§ Exercise description
When you repeat the entries below, keep each word exactly as it is and drop the pictures.

§ Data to use
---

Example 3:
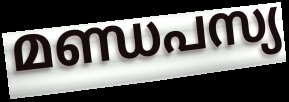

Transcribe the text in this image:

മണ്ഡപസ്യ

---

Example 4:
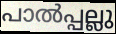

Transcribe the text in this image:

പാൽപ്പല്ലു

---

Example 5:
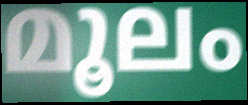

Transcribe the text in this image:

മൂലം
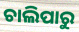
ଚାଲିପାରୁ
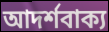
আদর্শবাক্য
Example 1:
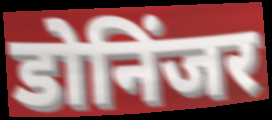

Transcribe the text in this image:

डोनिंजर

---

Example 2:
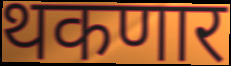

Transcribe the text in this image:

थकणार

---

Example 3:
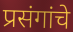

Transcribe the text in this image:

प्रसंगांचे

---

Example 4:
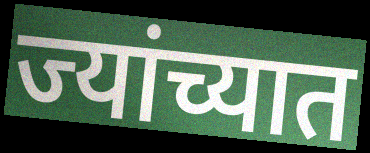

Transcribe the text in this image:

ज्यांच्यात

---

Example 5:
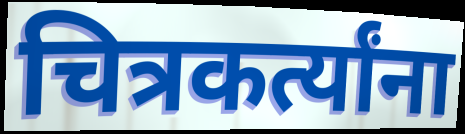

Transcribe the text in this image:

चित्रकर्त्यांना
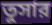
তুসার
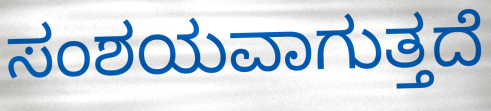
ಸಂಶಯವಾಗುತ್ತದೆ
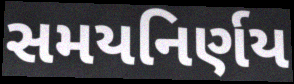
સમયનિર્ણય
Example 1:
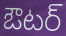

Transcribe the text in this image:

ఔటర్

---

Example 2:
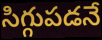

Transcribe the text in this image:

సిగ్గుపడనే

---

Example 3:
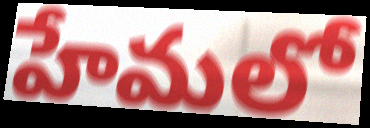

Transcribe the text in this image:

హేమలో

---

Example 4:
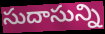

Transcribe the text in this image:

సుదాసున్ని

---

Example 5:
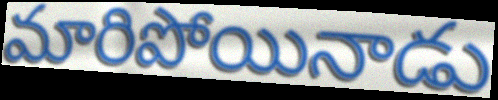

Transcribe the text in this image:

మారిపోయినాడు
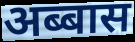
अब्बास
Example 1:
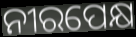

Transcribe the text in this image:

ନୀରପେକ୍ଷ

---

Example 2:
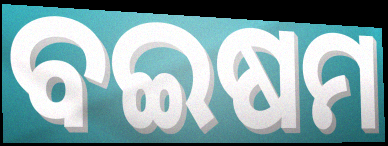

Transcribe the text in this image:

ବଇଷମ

§ Your solution
---

Example 3:

Transcribe the text in this image:

മണ്ഡപസ്യ

---

Example 4:

Transcribe the text in this image:

പാൽപ്പല്ലു

---

Example 5:

Transcribe the text in this image:

മൂലം
ଚାଲିପାରୁ
আদর্শবাক্য
Example 1:

Transcribe the text in this image:

डोनिंजर

---

Example 2:

Transcribe the text in this image:

थकणार

---

Example 3:

Transcribe the text in this image:

प्रसंगांचे

---

Example 4:

Transcribe the text in this image:

ज्यांच्यात

---

Example 5:

Transcribe the text in this image:

चित्रकर्त्यांना
তুসার
ಸಂಶಯವಾಗುತ್ತದೆ
સમયનિર્ણય
Example 1:

Transcribe the text in this image:

ఔటర్

---

Example 2:

Transcribe the text in this image:

సిగ్గుపడనే

---

Example 3:

Transcribe the text in this image:

హేమలో

---

Example 4:

Transcribe the text in this image:

సుదాసున్ని

---

Example 5:

Transcribe the text in this image:

మారిపోయినాడు
अब्बास
Example 1:

Transcribe the text in this image:

ନୀରପେକ୍ଷ

---

Example 2:

Transcribe the text in this image:

ବଇଷମ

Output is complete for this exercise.